ESTRATTO DEL DOCUMENTO
........

Intervento sui trasporti – Senato della Repubblica – 1977

II giudizio critico che, quale rappresentante del Partito Sardo d’Azione e del gruppo senatoriale della sinistra indipendente, ritengo di dover manifestare sulla relazione, per tanti versi così pregevole e ricca di indicazioni, del prof. Stagni, attiene alla sua impostazione di fondo.
Lo spirito che ne informa la logica delle motivazioni sembra infatti assumere lo sviluppo economico quale momento determinante le scelte politiche dell’organizzazione dei trasporti.
Noi assumiamo, per contro, essere la politica del trasporto il momento essenziale e determinante dello sviluppo. Ove la conferenza riaffermasse la validità della prima ipotesi la scelta meridionalista resterebbe ancora una volta mera affermazione formale, destinata ad esaurirsi nell’enunciazione di principi, ridotta a sterile rito, insuscettibile di ribaltare i meccanismi perversi, attraverso i quali il paese è ancor oggi ben lontano dal realizzare la sua unità economica, culturale e. civile e quindi politica.
In fondo le osservazioni critiche della relazione introduttiva appaiono finalizzate a ridare coerente efficienza all’esistente, senza che si intravedano reali indicazioni innovative, tese a ribaltare le linee di tendenza per volgersi finalmente, con spirito e volontà nuovi, verso le aree interne del sottosviluppo meridionale ed insulare, da sempre costrette ad un ruolo subalterno e di constante emarginazione.

........

MATERIALE FORNITO
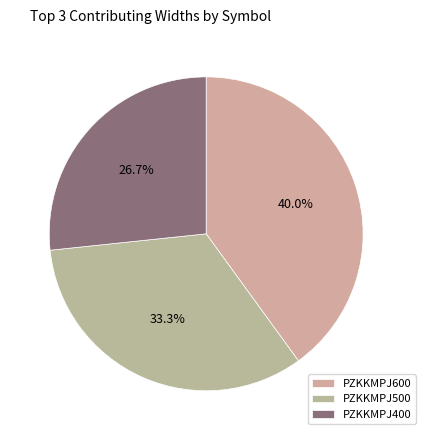

How many segments does this pie chart have?

3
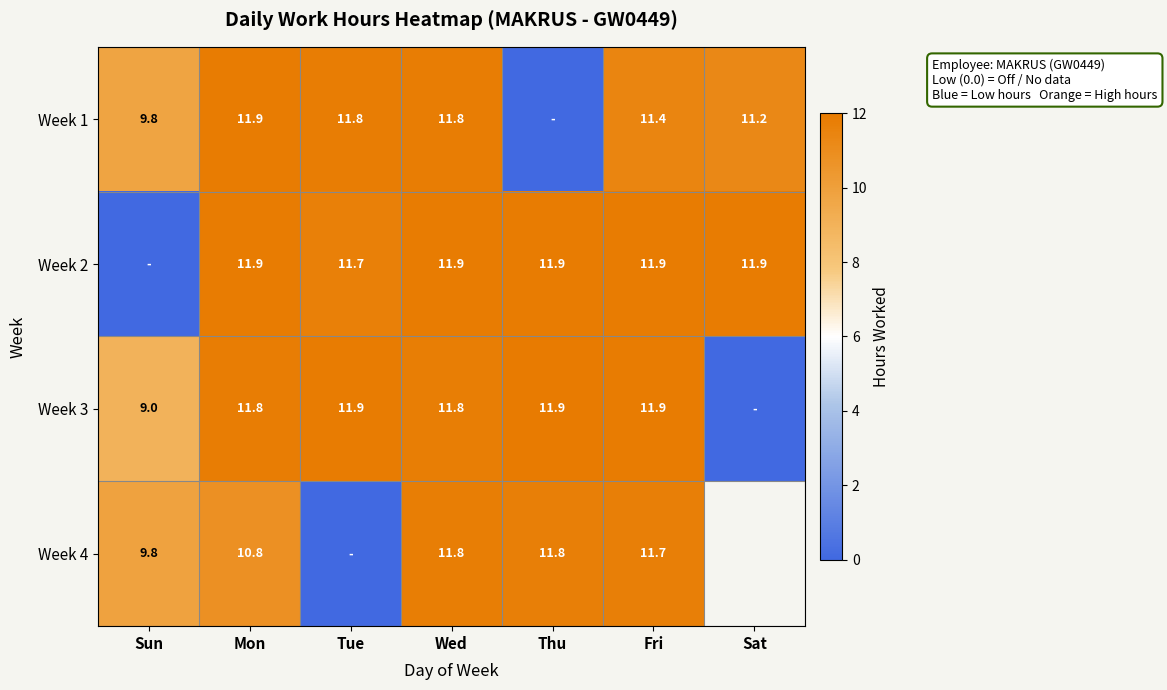

Which has a higher value, Tue or Fri?

Tue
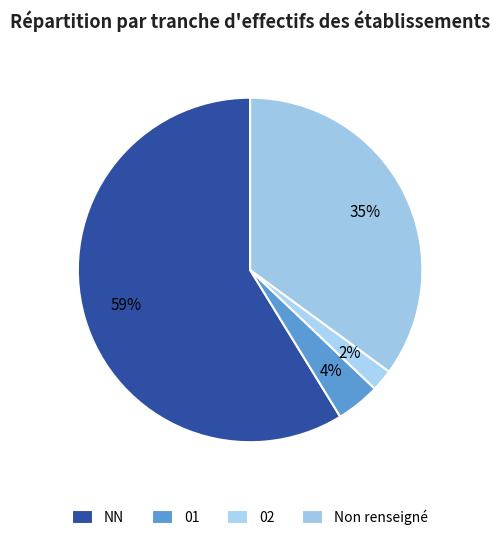

How many segments does this pie chart have?

4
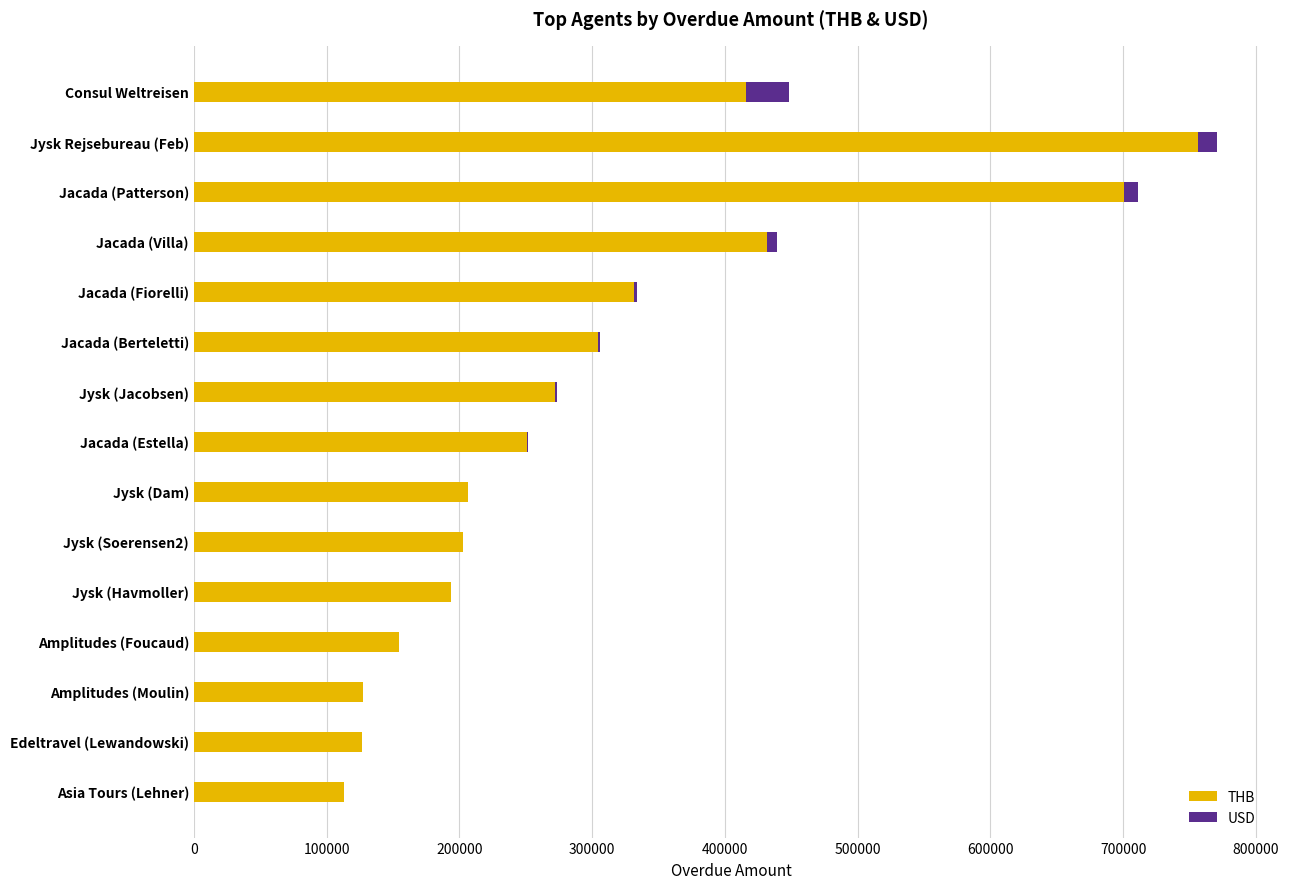

True or false: THB has a value of 34688 at Asia Tours (Lehner).

False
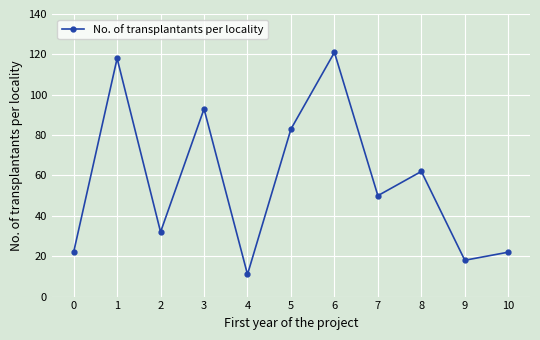

Between 8 and 0, which is larger?

8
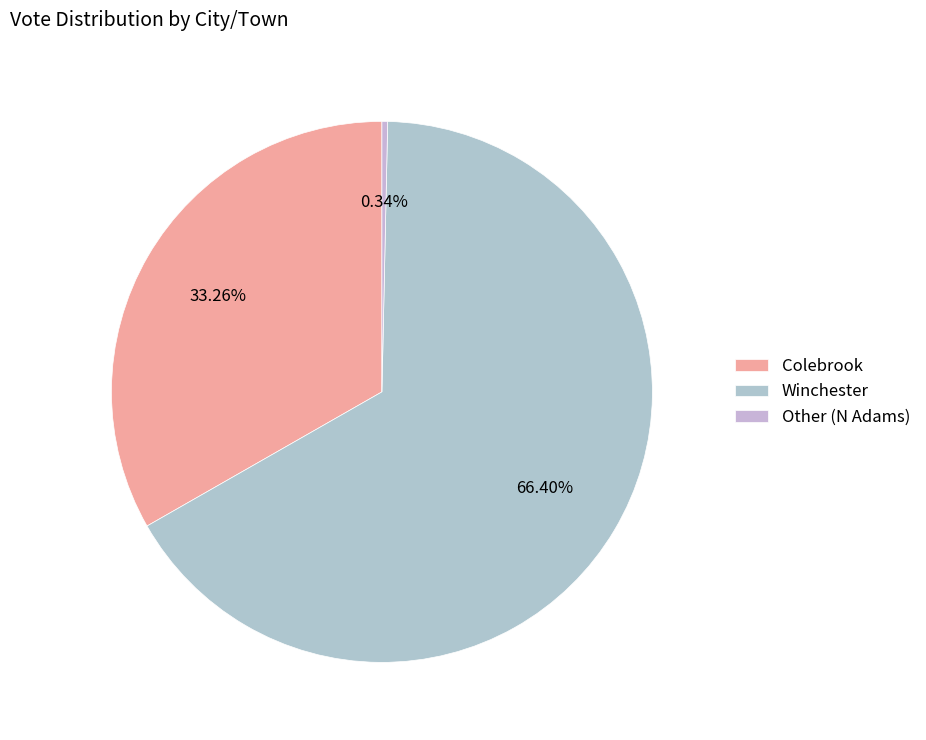

True or false: Colebrook accounts for 33% of the total.

True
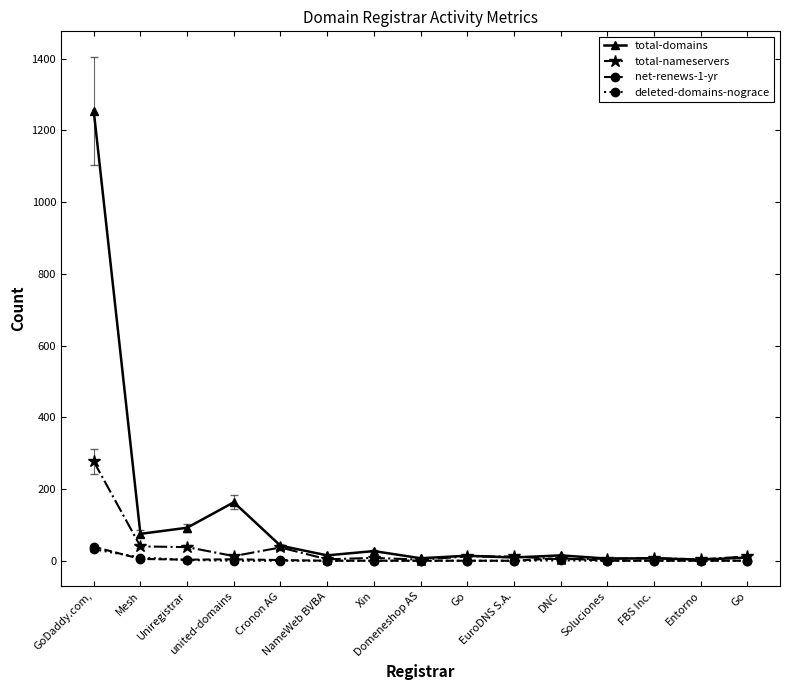

Reading left to right, what are all the values shown in this chart?

total-domains: GoDaddy.com,=1255	Mesh=75	Uniregistrar=92	united-domains=163	Cronon AG=42	NameWeb BVBA=15	Xin=27	Domeneshop AS=7	Go=14	EuroDNS S.A.=9	DNC=15	Soluciones=6	FBS Inc.=7	Entorno=3	Go=9
total-nameservers: GoDaddy.com,=277	Mesh=40	Uniregistrar=38	united-domains=13	Cronon AG=37	NameWeb BVBA=4	Xin=8	Domeneshop AS=3	Go=12	EuroDNS S.A.=12	DNC=4	Soluciones=6	FBS Inc.=7	Entorno=4	Go=12
net-renews-1-yr: GoDaddy.com,=39	Mesh=5	Uniregistrar=3	united-domains=4	Cronon AG=2	NameWeb BVBA=0	Xin=0	Domeneshop AS=0	Go=0	EuroDNS S.A.=0	DNC=7	Soluciones=0	FBS Inc.=0	Entorno=0	Go=0
deleted-domains-nograce: GoDaddy.com,=32	Mesh=9	Uniregistrar=2	united-domains=0	Cronon AG=0	NameWeb BVBA=0	Xin=0	Domeneshop AS=0	Go=0	EuroDNS S.A.=0	DNC=1	Soluciones=0	FBS Inc.=0	Entorno=0	Go=0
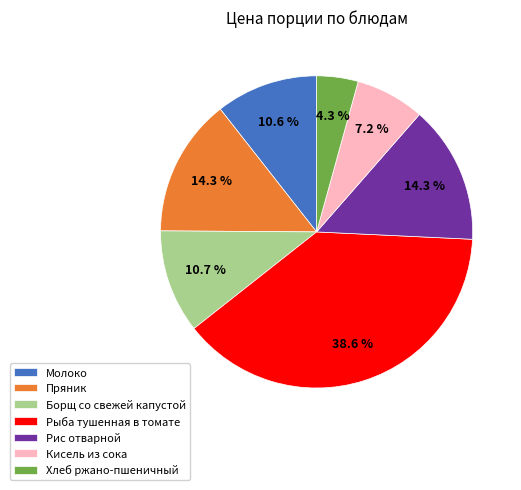

Combined, do Хлеб ржано-пшеничный and Борщ со свежей капустой account for over 50%?

No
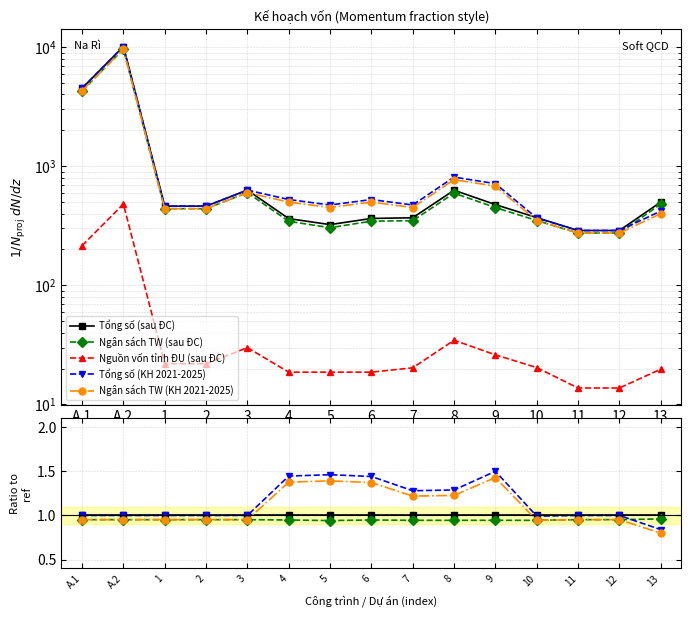

The value of Tổng số (KH 2021-2025) at 11 is 0.5. True or false?

False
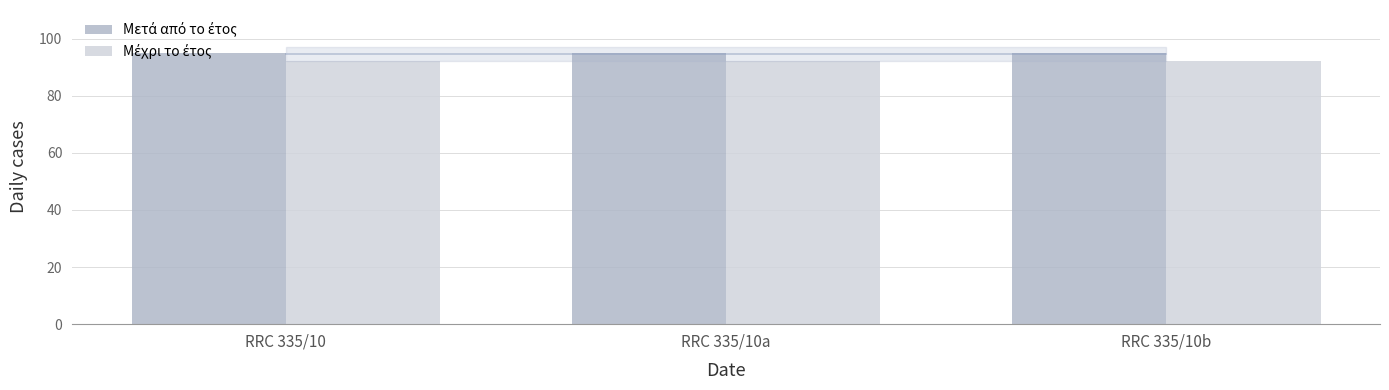

What position from the right is RRC 335/10b?

1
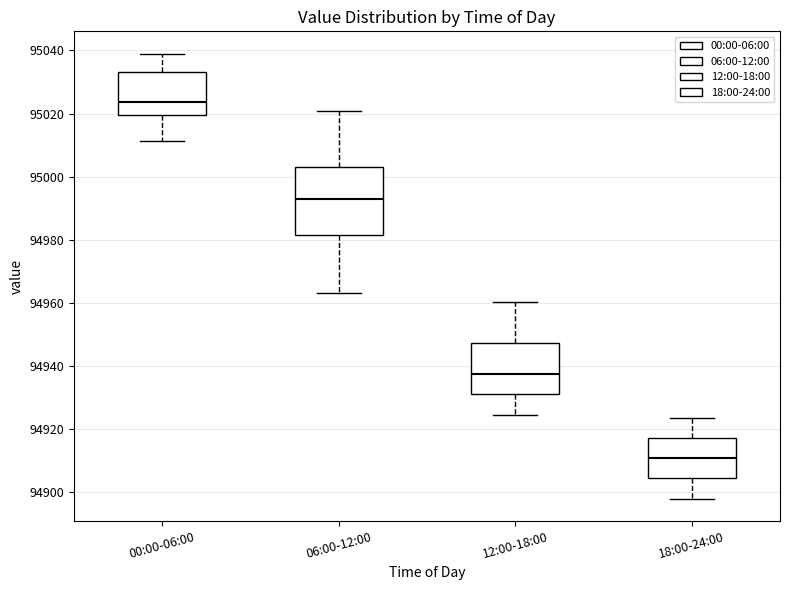

Which box has the highest median line?

00:00-06:00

........

CONSEGNA 1
Cita fedelmente il passo dell'intervento sui trasporti che comincia con "Lo spirito che" e termina con "e quindi politica.".
CONSEGNA 2
Raccogli e trascrivi ogni riga dei record in cui compare la stringa "Soluciones".
L'intervento sui trasporti e i record provengono da fonti diverse.

RISPOSTA 1
Lo spirito che ne informa la logica delle motivazioni sembra infatti assumere lo sviluppo economico quale momento determinante le scelte politiche dell’organizzazione dei trasporti.
Noi assumiamo, per contro, essere la politica del trasporto il momento essenziale e determinante dello sviluppo. Ove la conferenza riaffermasse la validità della prima ipotesi la scelta meridionalista resterebbe ancora una volta mera affermazione formale, destinata ad esaurirsi nell’enunciazione di principi, ridotta a sterile rito, insuscettibile di ribaltare i meccanismi perversi, attraverso i quali il paese è ancor oggi ben lontano dal realizzare la sua unità economica, culturale e. civile e quindi politica.

RISPOSTA 2
total-domains: GoDaddy.com,=1255	Mesh=75	Uniregistrar=92	united-domains=163	Cronon AG=42	NameWeb BVBA=15	Xin=27	Domeneshop AS=7	Go=14	EuroDNS S.A.=9	DNC=15	Soluciones=6	FBS Inc.=7	Entorno=3	Go=9
total-nameservers: GoDaddy.com,=277	Mesh=40	Uniregistrar=38	united-domains=13	Cronon AG=37	NameWeb BVBA=4	Xin=8	Domeneshop AS=3	Go=12	EuroDNS S.A.=12	DNC=4	Soluciones=6	FBS Inc.=7	Entorno=4	Go=12
net-renews-1-yr: GoDaddy.com,=39	Mesh=5	Uniregistrar=3	united-domains=4	Cronon AG=2	NameWeb BVBA=0	Xin=0	Domeneshop AS=0	Go=0	EuroDNS S.A.=0	DNC=7	Soluciones=0	FBS Inc.=0	Entorno=0	Go=0
deleted-domains-nograce: GoDaddy.com,=32	Mesh=9	Uniregistrar=2	united-domains=0	Cronon AG=0	NameWeb BVBA=0	Xin=0	Domeneshop AS=0	Go=0	EuroDNS S.A.=0	DNC=1	Soluciones=0	FBS Inc.=0	Entorno=0	Go=0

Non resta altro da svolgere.